Friday, May 06, 2022

Phoebe vs. Blueberries

We had the world's most delicious blueberries with dinner this evening. Dinner was leftovers: tomato soup, tacos, pancakes, and dal. The blueberries were not leftover, but they were heavenly. Even the big ones, which I usually avoid because they are sometimes sweet and mushy, were tart and juicy (just the way I like them). 

Phoebe enjoyed playing with some leftover green beans, but she got really excited about those blueberries.

She looks like a normal, sweet & innocent little baby, right?

But that's where you're wrong! She is, in fact, a lean, mean, berry-munching machine (rawr!):

Popping those bluebs (bloobs?) requires some fierce jaw-work:

But all that work is worth it because they are so yummy!

I love how she hooks her little toes onto the underside of her tray. She also insists on riding in her stroller with her feet propped up on her little lap bar thingy. It's pretty funny.

And here's Phoebe "finger painting" in the berry juice on her tray. 

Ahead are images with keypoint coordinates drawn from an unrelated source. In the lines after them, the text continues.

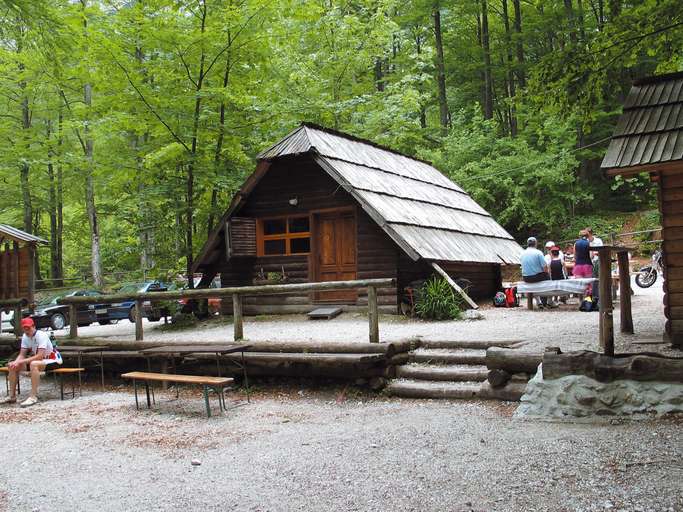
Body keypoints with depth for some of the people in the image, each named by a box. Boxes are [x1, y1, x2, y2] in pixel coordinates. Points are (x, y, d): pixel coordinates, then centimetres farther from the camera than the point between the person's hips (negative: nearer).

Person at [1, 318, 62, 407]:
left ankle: (33, 397, -35)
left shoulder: (41, 335, -24)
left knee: (33, 364, -38)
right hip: (38, 359, 8)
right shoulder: (25, 336, -2)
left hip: (51, 360, -8)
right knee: (13, 366, -5)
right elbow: (22, 355, -1)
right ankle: (12, 396, 1)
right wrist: (16, 362, -23)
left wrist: (21, 361, -33)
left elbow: (40, 356, -32)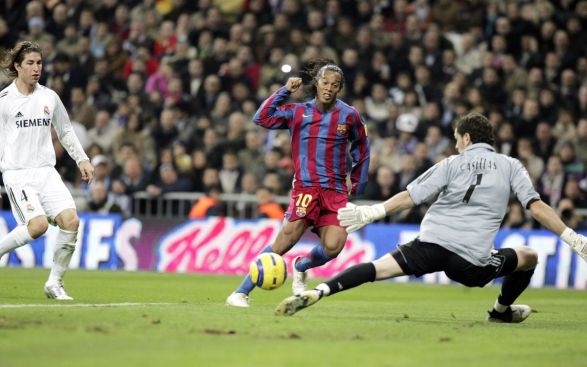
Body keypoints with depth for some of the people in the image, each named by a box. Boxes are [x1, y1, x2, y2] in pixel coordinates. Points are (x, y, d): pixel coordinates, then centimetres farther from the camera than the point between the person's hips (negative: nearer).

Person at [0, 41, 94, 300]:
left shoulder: (49, 97, 10)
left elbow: (65, 131, 23)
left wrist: (82, 159, 17)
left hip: (46, 171, 5)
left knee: (70, 220, -15)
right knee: (38, 224, -25)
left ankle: (55, 282, -3)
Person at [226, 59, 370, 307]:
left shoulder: (348, 115, 6)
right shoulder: (298, 112, 5)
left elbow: (362, 149, 19)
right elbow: (262, 118, -2)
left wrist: (357, 184, 18)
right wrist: (284, 91, -2)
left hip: (336, 192, 2)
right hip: (305, 189, -2)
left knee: (333, 247, -16)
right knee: (283, 243, -17)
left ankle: (301, 267, 20)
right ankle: (241, 293, -11)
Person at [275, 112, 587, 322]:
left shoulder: (452, 164, 11)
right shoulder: (511, 166, 12)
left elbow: (410, 197, 5)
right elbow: (537, 208, 1)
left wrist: (369, 213, 10)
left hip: (431, 243, 1)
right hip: (472, 259, 0)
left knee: (375, 269, -5)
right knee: (529, 258, 23)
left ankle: (318, 292, -27)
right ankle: (502, 310, 41)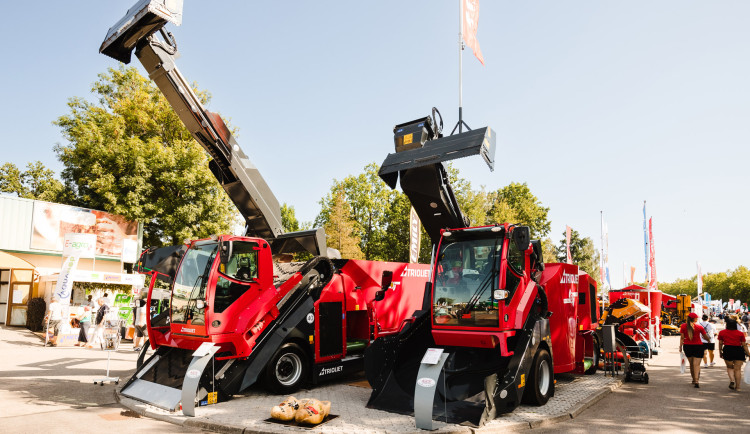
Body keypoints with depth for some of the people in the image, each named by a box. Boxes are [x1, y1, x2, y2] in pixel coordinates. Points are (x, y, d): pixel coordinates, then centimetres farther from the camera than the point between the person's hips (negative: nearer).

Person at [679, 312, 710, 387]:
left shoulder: (683, 326, -2)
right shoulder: (699, 327, -5)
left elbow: (682, 338, -3)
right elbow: (706, 338, 4)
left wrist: (681, 346, 3)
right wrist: (708, 340, 26)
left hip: (687, 346, 2)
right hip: (698, 346, -2)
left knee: (691, 364, 17)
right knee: (697, 364, -4)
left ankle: (694, 379, 28)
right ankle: (696, 381, -14)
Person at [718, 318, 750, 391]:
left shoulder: (722, 332, 4)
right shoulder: (740, 333, 2)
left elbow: (720, 343, 6)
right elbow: (744, 345, 3)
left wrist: (720, 352, 16)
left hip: (727, 350, 0)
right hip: (739, 351, 0)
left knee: (729, 367, 17)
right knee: (738, 369, 6)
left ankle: (732, 380, -8)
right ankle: (737, 387, 7)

I've been getting a lot of video ads popping up in my social media feeds about how to engage with my baby lately. Like, videos of moms letting their babies choose paint colours and then squirting the paint on a canvas—and then putting that inside a ziplock bag so no actual mess can be made—and letting the baby squish the paint all around. 

Chances are high that I'll never get around to doing that with Phoebe (I don't have the time or inclination to be an influencer mom), but I'm pretty sure that painting her tray with blueberry juice is an equivalent experience.

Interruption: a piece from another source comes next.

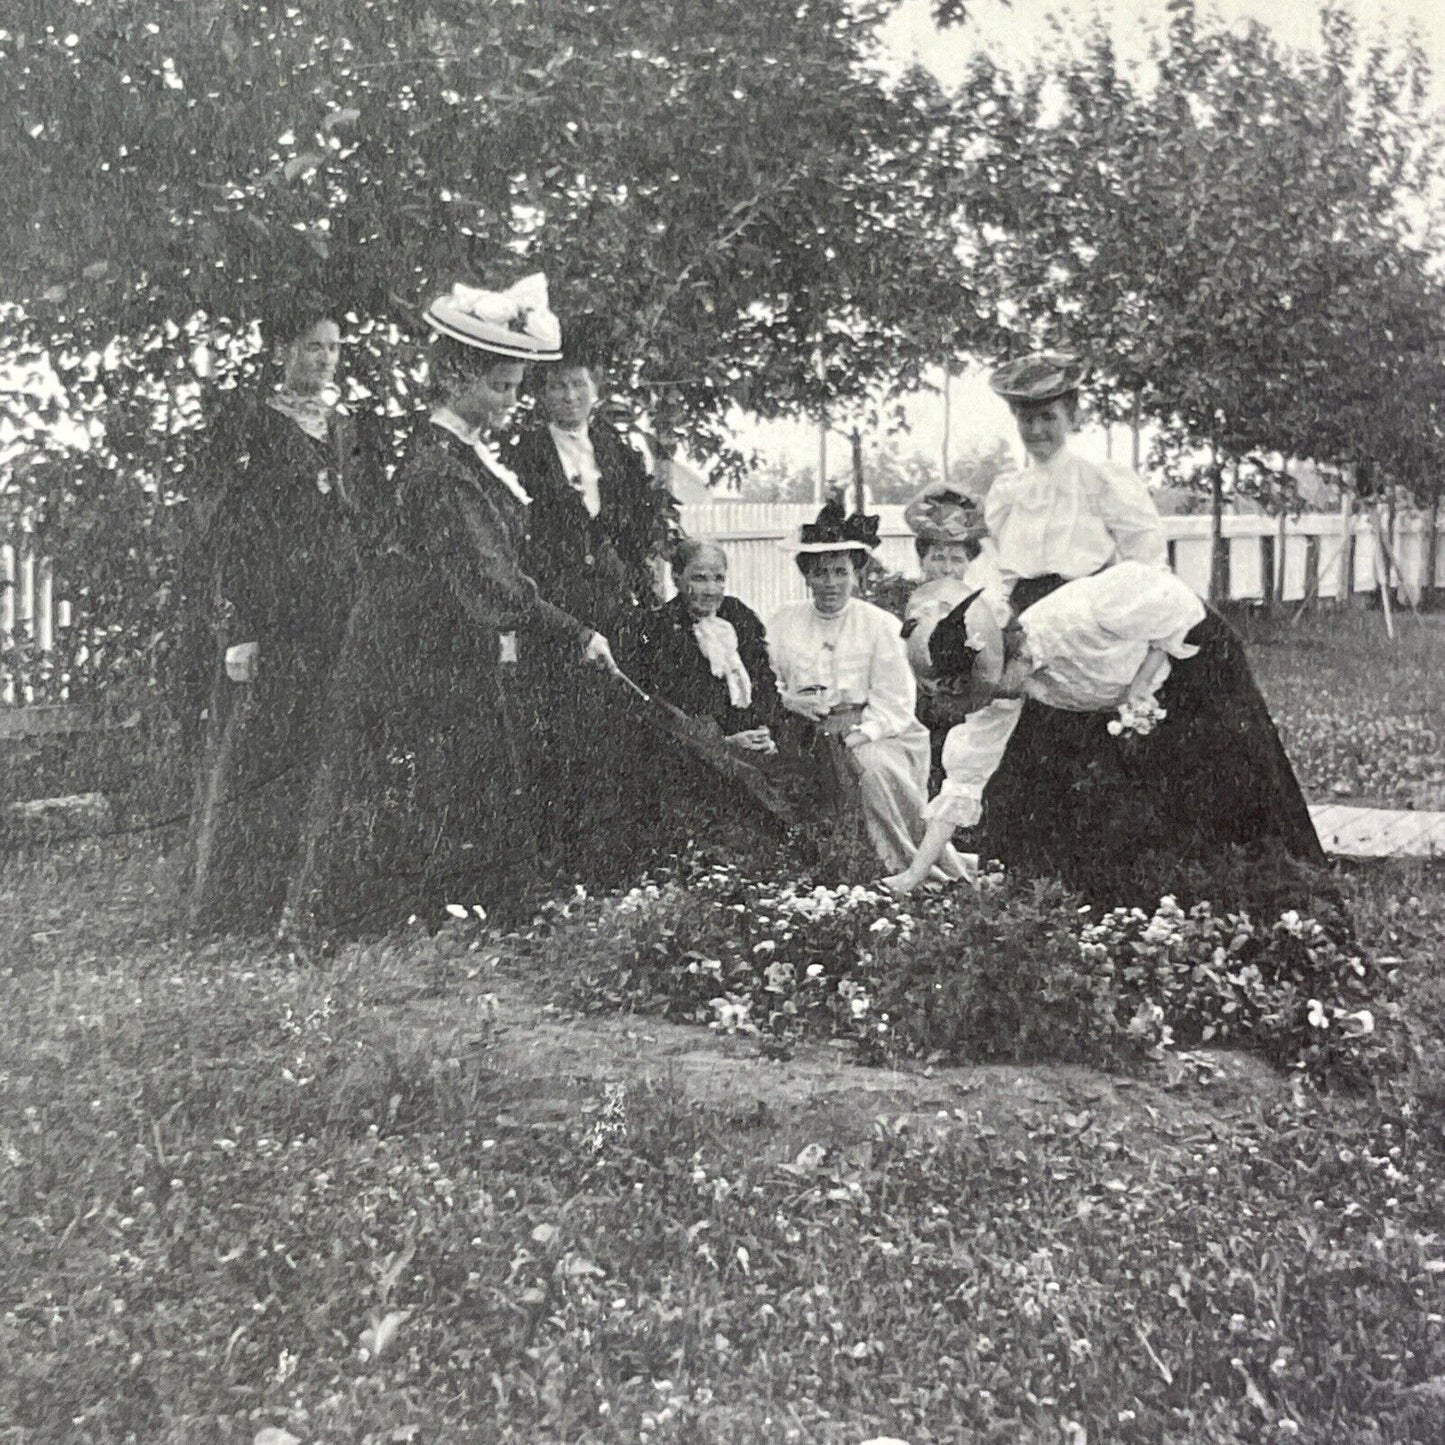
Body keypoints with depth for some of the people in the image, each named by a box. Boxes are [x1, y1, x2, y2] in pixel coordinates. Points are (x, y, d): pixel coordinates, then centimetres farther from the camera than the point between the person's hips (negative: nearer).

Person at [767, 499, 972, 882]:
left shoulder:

I read the book The Triggering Town by Richard Hugo this past semester and rather enjoyed it. In it he mentions that "reading is important if it excites the imagination, but what excites the imagination may be found in any number of experiences (or in a lack of them)" (p. xi). Essentially he's contradicting the oft-repeated advice "to write well, read." Not that reading to write isn't important; it simply may not be the most important thing because really in order to write well you must...write. But, also, to write well you must live

What that means, though, is a question in and of itself. 

Back when blogging was popular (it's really not very popular anymore, yet here we are), there was the idea floating around that people were doing things simply to blog about them. I'm sure that was true. I'm sure it's true today, as well...just perhaps not for blogging

I'm not sure that motivation is terrible because recording "the thing" has the side-effect of, you know, actually experiencing "the thing." Or, at least, experiencing something. 

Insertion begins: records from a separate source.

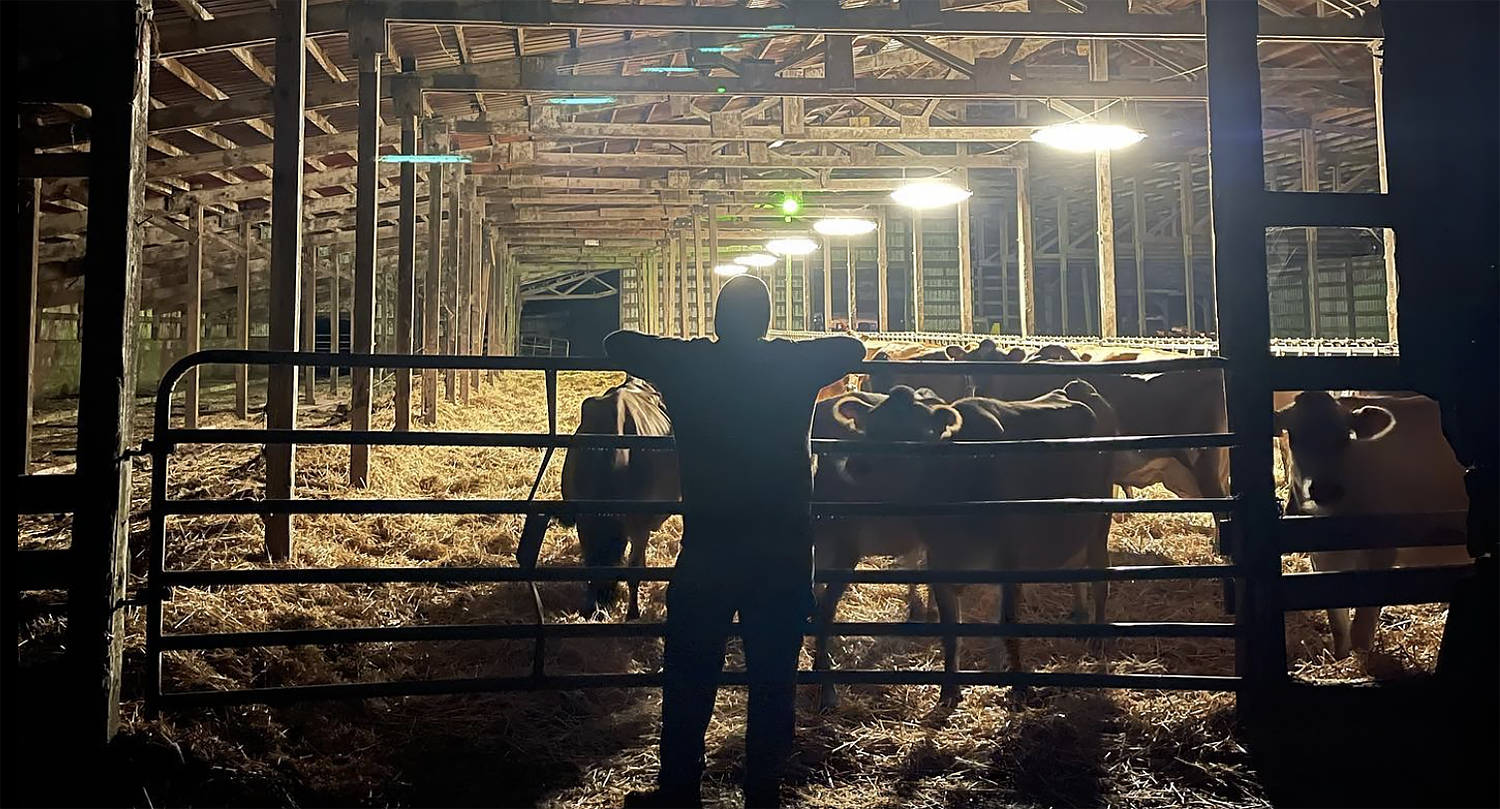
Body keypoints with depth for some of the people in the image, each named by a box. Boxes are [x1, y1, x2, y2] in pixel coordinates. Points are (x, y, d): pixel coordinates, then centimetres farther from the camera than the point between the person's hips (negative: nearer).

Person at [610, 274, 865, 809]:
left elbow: (617, 342, 10)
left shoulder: (687, 365, -5)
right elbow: (854, 348, 17)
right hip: (786, 549, 1)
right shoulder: (798, 364, -2)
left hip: (709, 547, -1)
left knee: (689, 676, 13)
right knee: (774, 679, 12)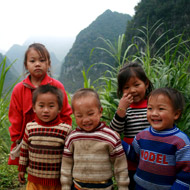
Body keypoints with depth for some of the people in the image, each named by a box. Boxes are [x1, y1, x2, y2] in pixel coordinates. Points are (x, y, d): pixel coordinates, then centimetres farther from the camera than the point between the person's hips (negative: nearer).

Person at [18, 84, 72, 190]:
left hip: (57, 181, -2)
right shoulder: (30, 127, -5)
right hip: (34, 180, 2)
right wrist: (21, 169, 14)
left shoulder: (66, 129, -12)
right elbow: (24, 149, 8)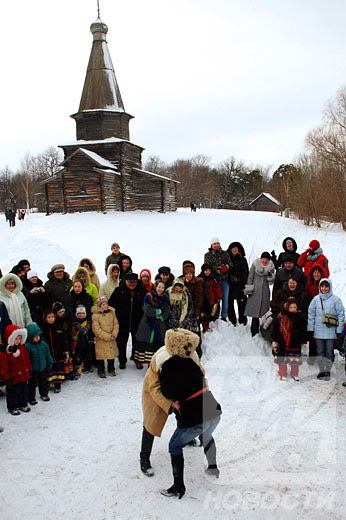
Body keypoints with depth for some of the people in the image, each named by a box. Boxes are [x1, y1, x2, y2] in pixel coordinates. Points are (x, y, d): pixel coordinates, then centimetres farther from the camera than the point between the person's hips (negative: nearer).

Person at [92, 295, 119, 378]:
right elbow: (96, 329, -16)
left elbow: (116, 324, 6)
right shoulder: (95, 315, -12)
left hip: (111, 340, 4)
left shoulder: (111, 312, 3)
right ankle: (101, 371, 20)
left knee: (111, 354, 14)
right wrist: (107, 336, -18)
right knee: (101, 356, 4)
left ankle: (111, 369, 31)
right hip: (101, 340, -4)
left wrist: (114, 334, -10)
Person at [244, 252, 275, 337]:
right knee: (255, 310, -3)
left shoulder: (271, 266, 5)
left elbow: (272, 281, 9)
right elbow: (250, 277, 4)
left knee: (264, 311, 2)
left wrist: (270, 276, -12)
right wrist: (249, 289, 0)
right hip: (255, 291, -1)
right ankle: (254, 330, 3)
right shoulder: (255, 264, 1)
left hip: (265, 291, 2)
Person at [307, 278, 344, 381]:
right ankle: (322, 370, 19)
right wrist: (310, 328, 4)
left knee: (329, 351, 2)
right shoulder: (316, 299, 4)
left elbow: (341, 314, -2)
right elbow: (311, 314, 8)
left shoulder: (335, 299, -4)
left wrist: (339, 330, -6)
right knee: (320, 351, 8)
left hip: (331, 331, -3)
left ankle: (328, 370, 14)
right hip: (318, 331, 3)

And those things lead to stories. And stories are beautiful. 

So, Phoebe, I'm not likely to ever make up a nice, neat finger-painting activity for you. But, look—you got to experience something else instead. And I think it was probably equally stimulating for your development. 

You're welcome. 

While I'm here, there are a few other ideas from Hugo's book that I enjoyed:
  1. That writing should be "born in obsession" to the idea, yes, but also to words (p. 7). I don't have much to add to this, except that I've noticed that it's true. For me, those strange little things I keep thinking about and keep researching...are budding poems...or research ideas...or whatever.
  2. "The hard work you do on one poem is put in on all poems" (p. 17). This doesn't mean that all poems (or prose or artwork or music or sports...thing) will be good (even if you worked hard at it). It simply means that the work you pour into something will have a result somewhere down the line (especially if you keep working at it). If not in this particular poem (or whatever thing you might substitute for poem), then perhaps in the next (or the next). 
Perhaps I'll turn this blueberry smashing moment into a poem, since clearly I'm as obsessed with Phoebe as she is with blueberries (not that I can really blame her because this batch of blueberries were top notch).